Alas, there’s a lot that neither version of Sophie can comprehend about Calum. As much as he strives to stay connected to Sophie (and to the present, via his daily tai chi practice) and his utterly earnest sensitive-dad implorations to Sophie to feel like she can tell him anything, Calum knows he’s disappearing and that there’s little he can do to stop it. One night, his hidden reservoir of pain overwhelms him, driving him away from Sophie and into the night; he drinks too much, and is wracked with guilt the next day. Sophie, however, is not mad at him—she doesn’t seem capable of it. She senses her father’s fragility, and it’s heartbreaking to see her, even at this young age, learning how to modify her emotions and calibrate her responses in order to protect him. Though the older Sophie has her own baby in the later scenes, this is when she first becomes a parent.
Due to the internal pressures felt by father and daughter alike, there’s an anxious quality even to the most buoyant and warmhearted moments in Aftersun. Fittingly, given the film’s abundance of what The Fall’s Mark E. Smith once called “British people in hot weather,” Wells lends a woozy, partial-sunstroke feel to certain scenes, such as a poignant sequence set to Blur’s quasi-gospel anthem “Tender” that eventually takes a more disquieting turn, the song slowing and fraying as if melting in the heat. At other times, the sunlight—as captured by cinematographer Gregory Oke, who also shot Raf (2019), an endearingly odd first feature that Wells co-produced for their mutual NYU classmate Harry Cepka—has a brightness and hardness that’s less fetching than it is potentially migraine-inducing.
As the time to depart nears, it becomes difficult to discern what’s actually observed by Sophie in the past, and what’s remembered (and reimagined) by Sophie in the present.
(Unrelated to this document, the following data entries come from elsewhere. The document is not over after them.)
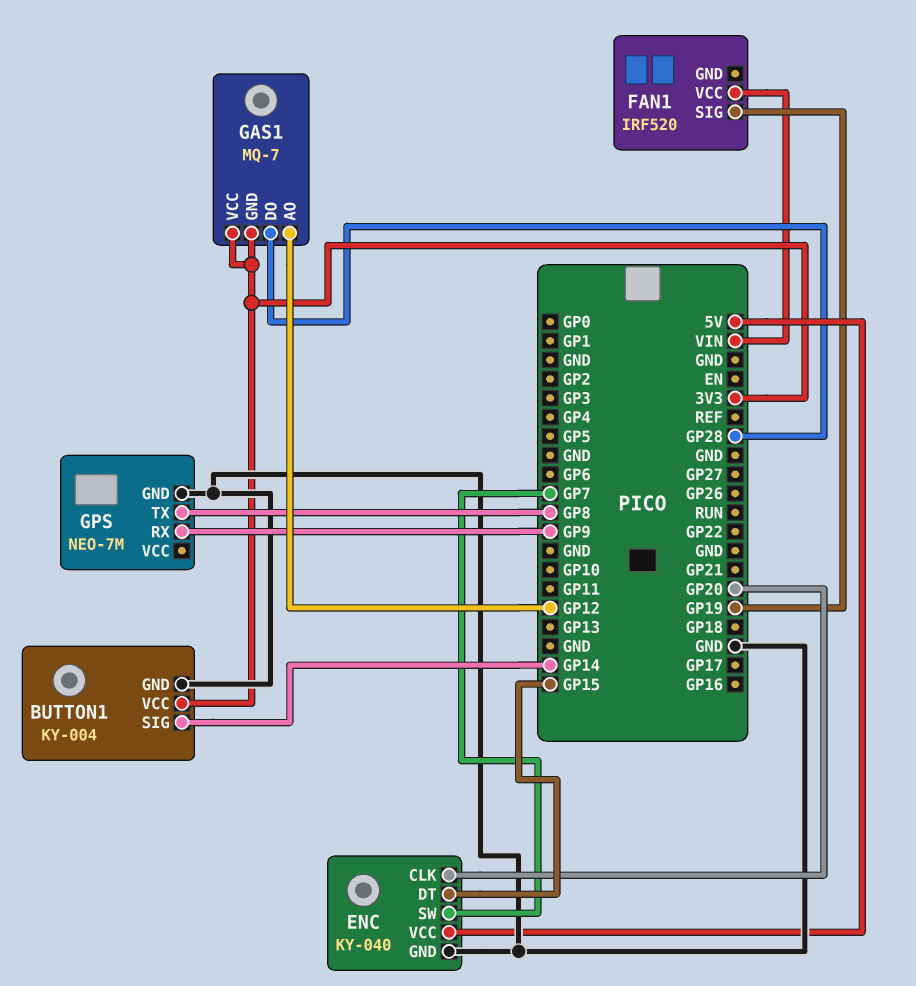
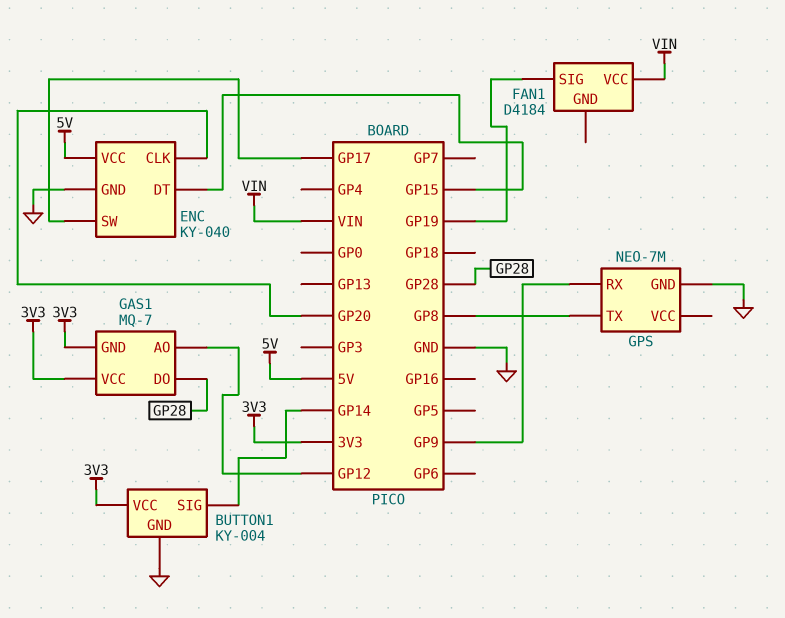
ENC pin SW: GP7 -> GP17
FAN1: IRF520 -> D4184

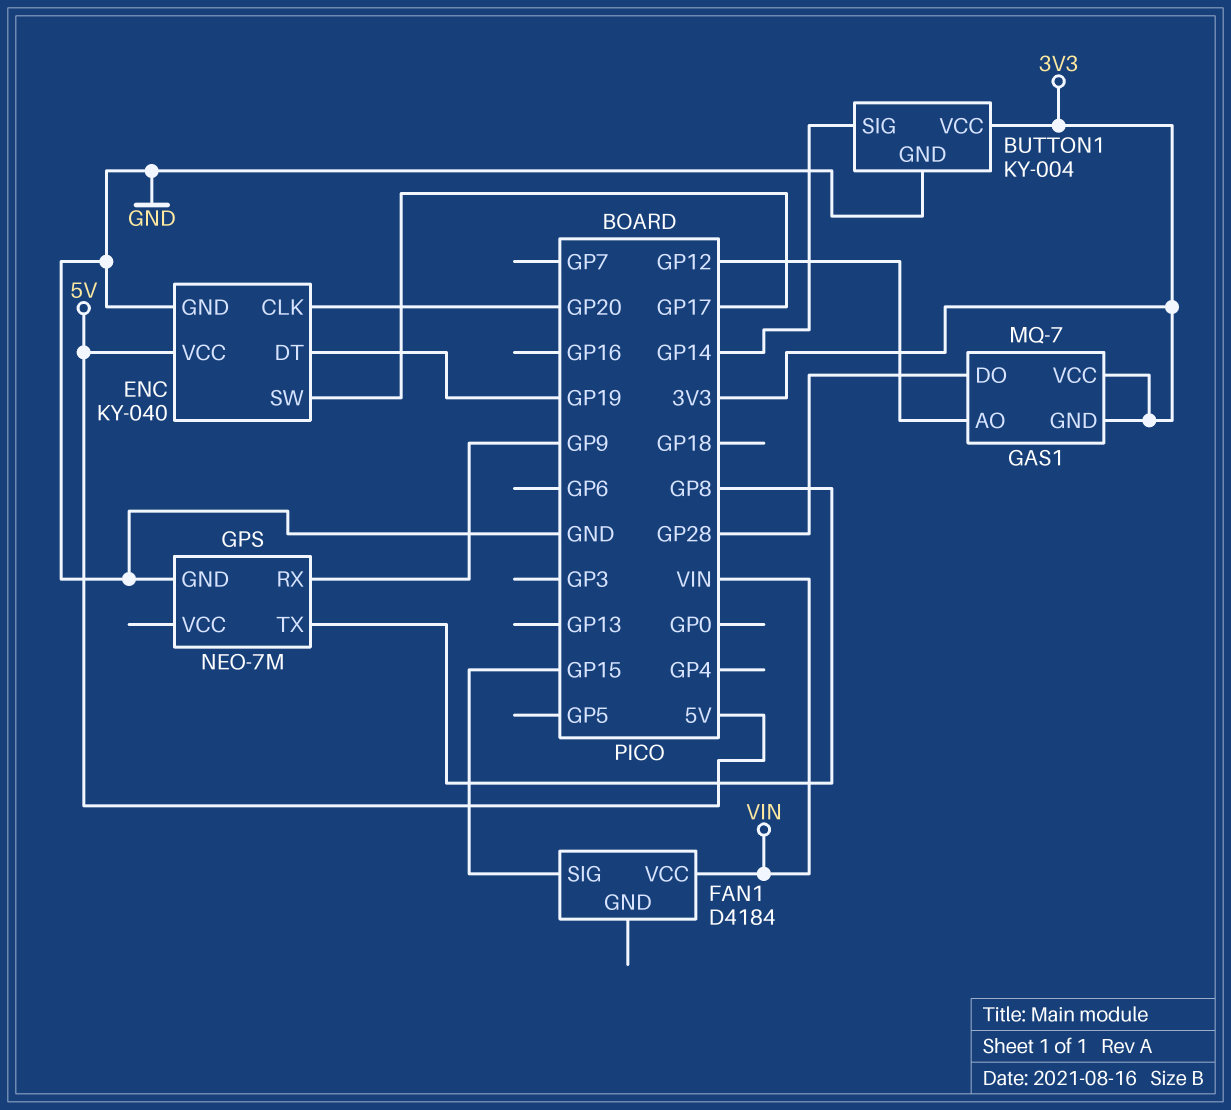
ENC pin DT: GP15 -> GP19
FAN1 pin SIG: GP19 -> GP15

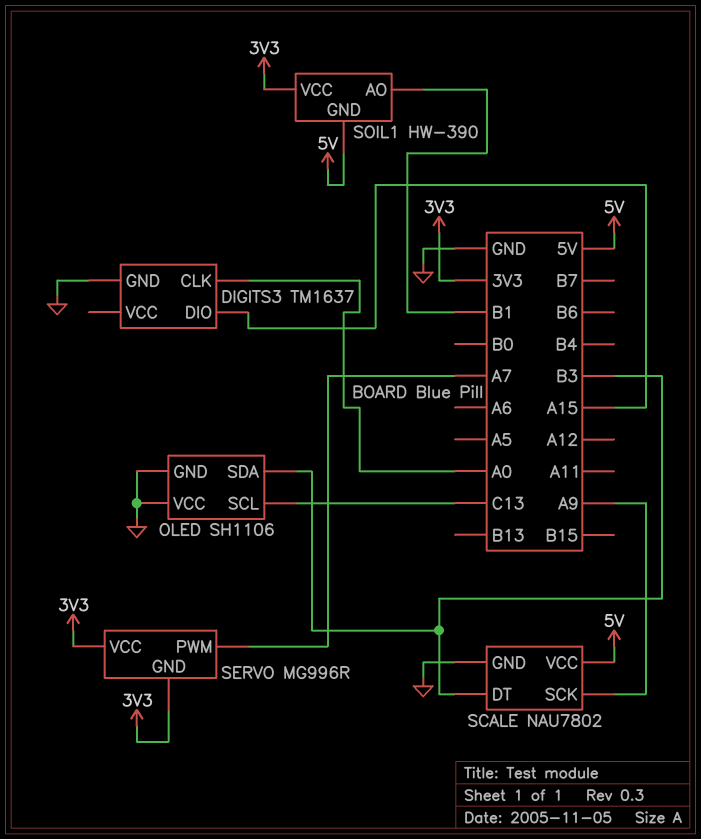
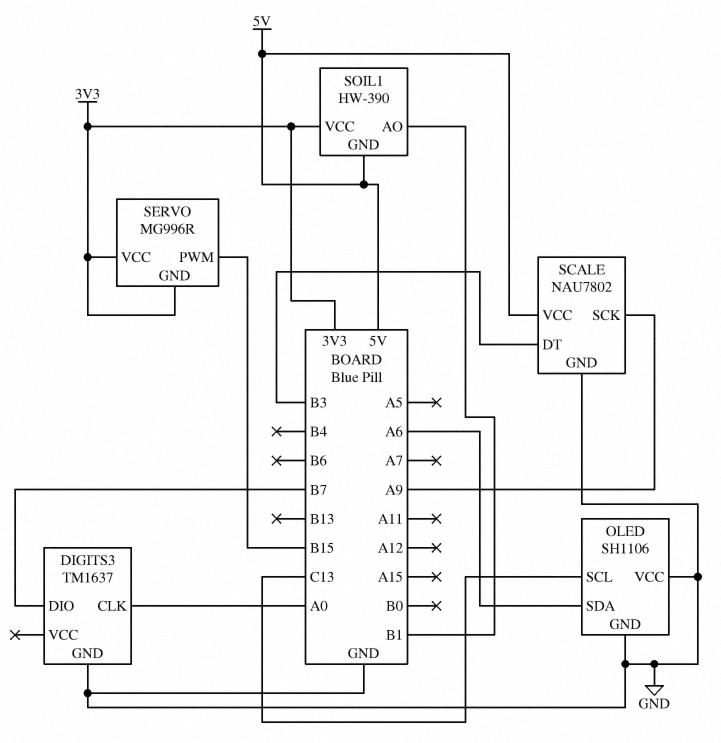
DIGITS3 pin DIO: A15 -> B7
OLED pin SDA: B3 -> A6
SERVO pin PWM: A7 -> B15

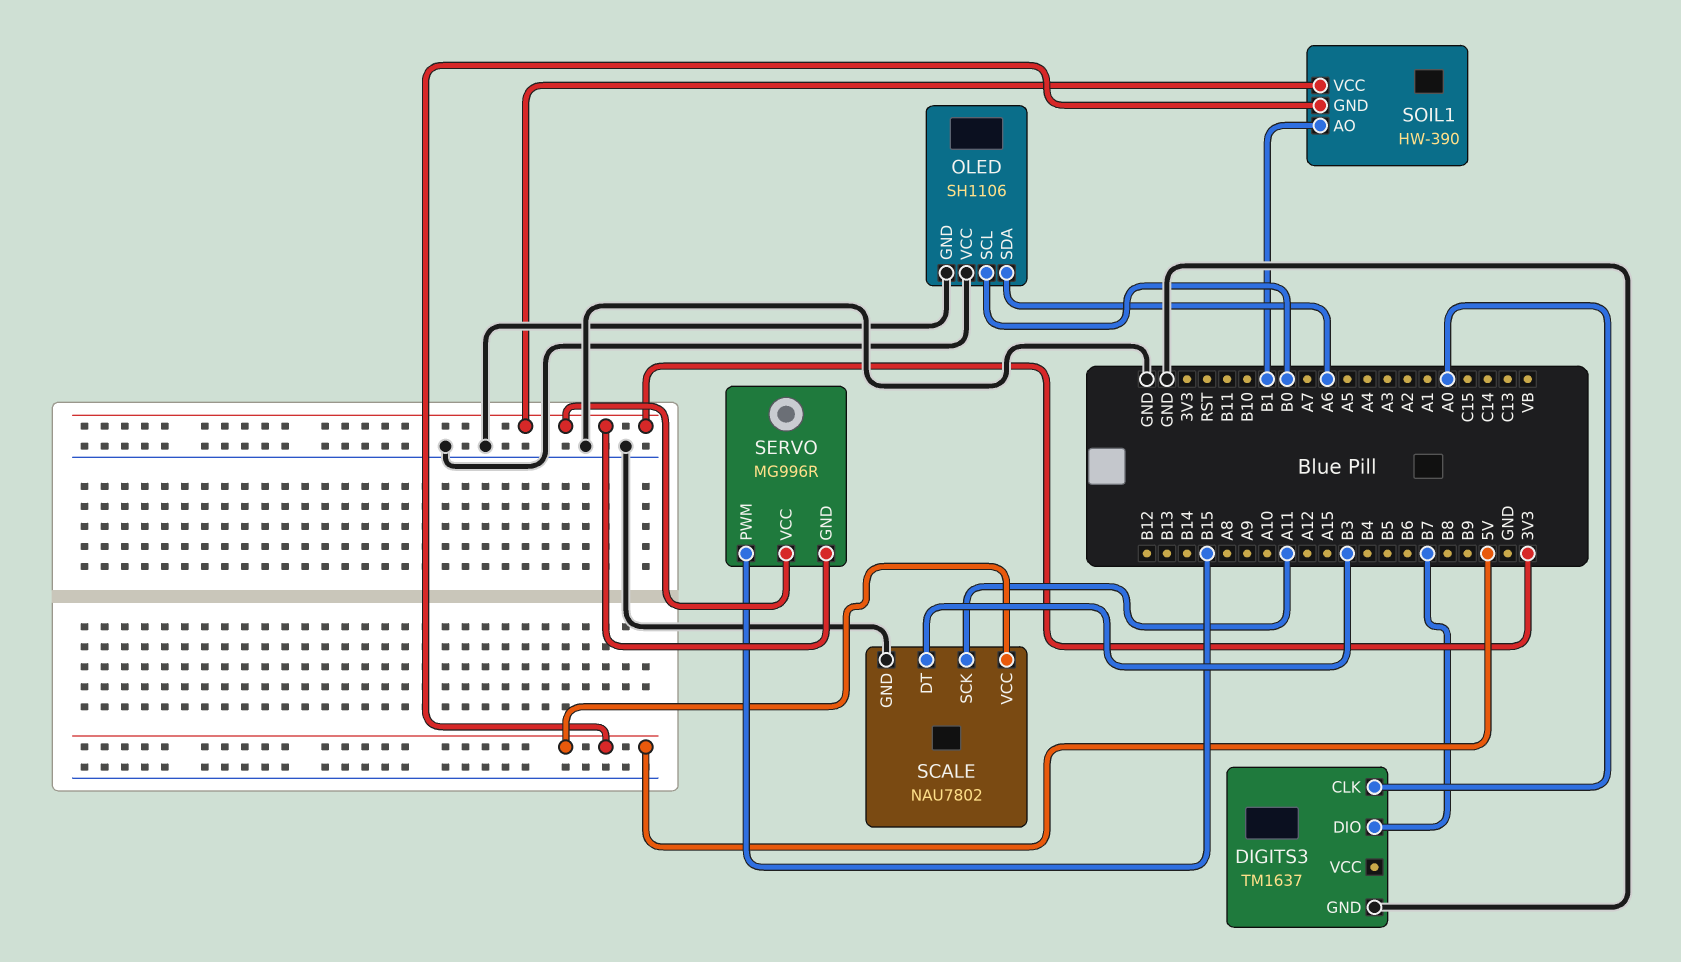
OLED pin SCL: C13 -> B0
SCALE pin SCK: A9 -> A11

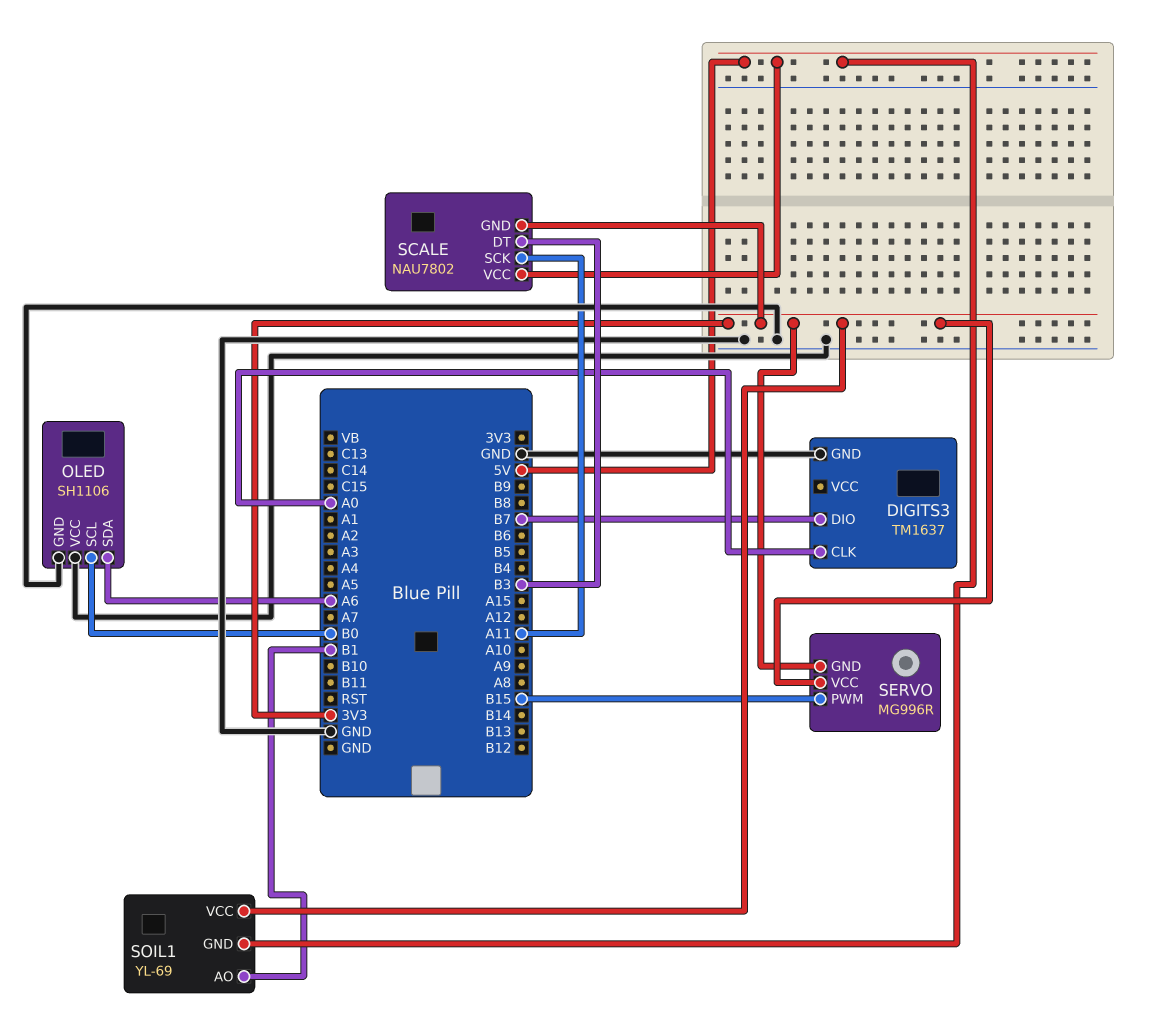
SCALE pin GND: GND -> 3V3
SOIL1: HW-390 -> YL-69

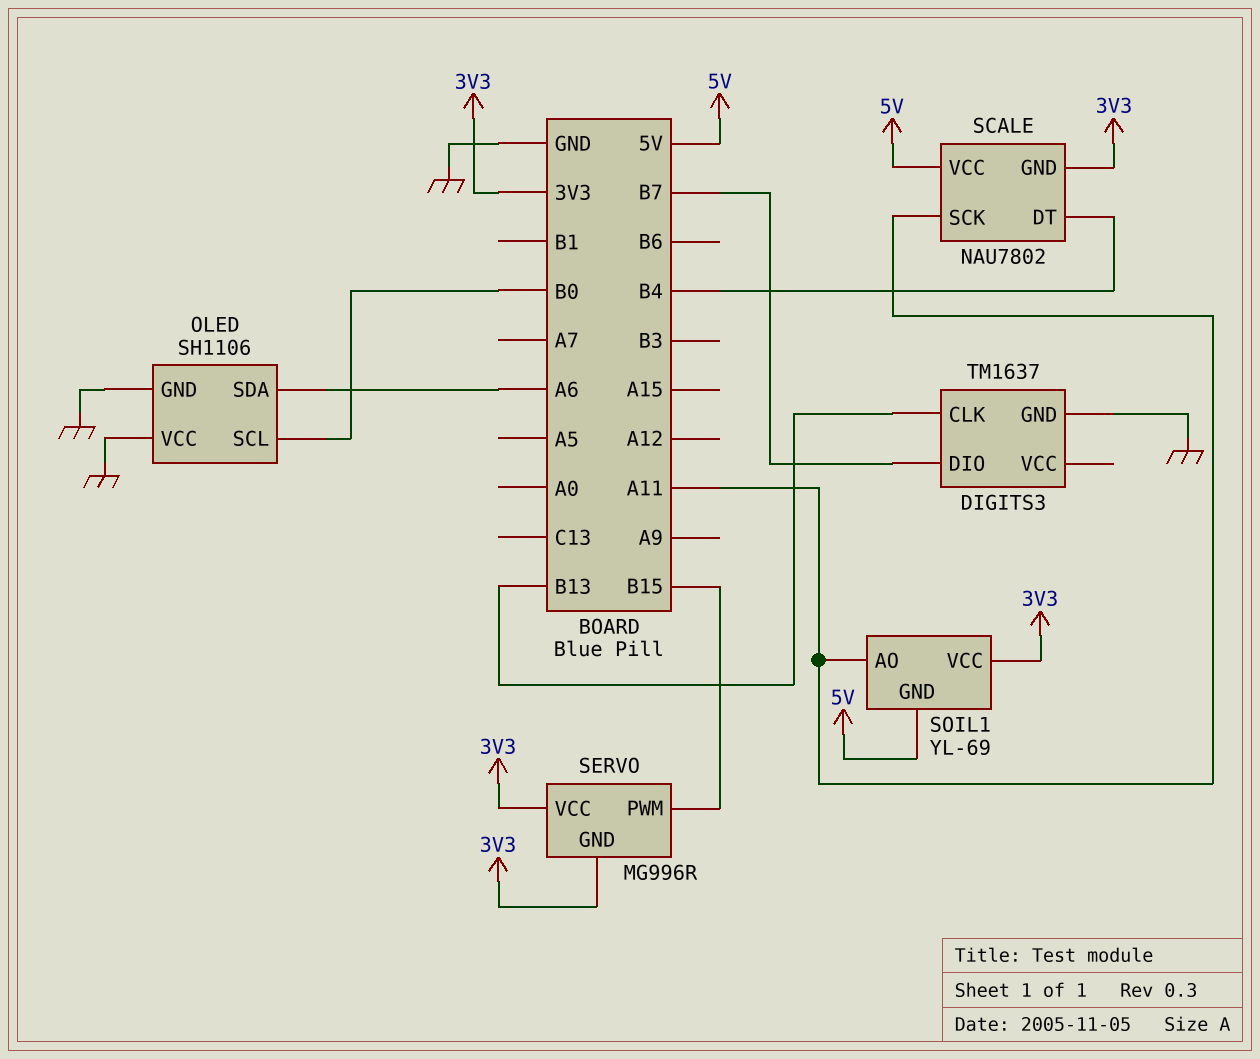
DIGITS3 pin CLK: A0 -> B13
SCALE pin DT: B3 -> B4
SOIL1 pin AO: B1 -> A11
As her protagonist nears a breakdown (or breakthrough) of fevered intensity, Wells drops the needle on the only song that could possibly suit the moment: “Under Pressure” by Queen and David Bowie. (Corona’s “Rhythm of the Night” is a close second choice, but Claire Denis got to that one first.) It’s a glorious expression of too-muchness that risks shattering the film into pieces, but feels earned because of the subtlety, modesty, and restraint that define the rest of Aftersun. The Situationists and the Sex Pistols may have had nothing good to say about cheap holidays in other people’s misery, but Wells finds a wealth of beauty and heartache in this one.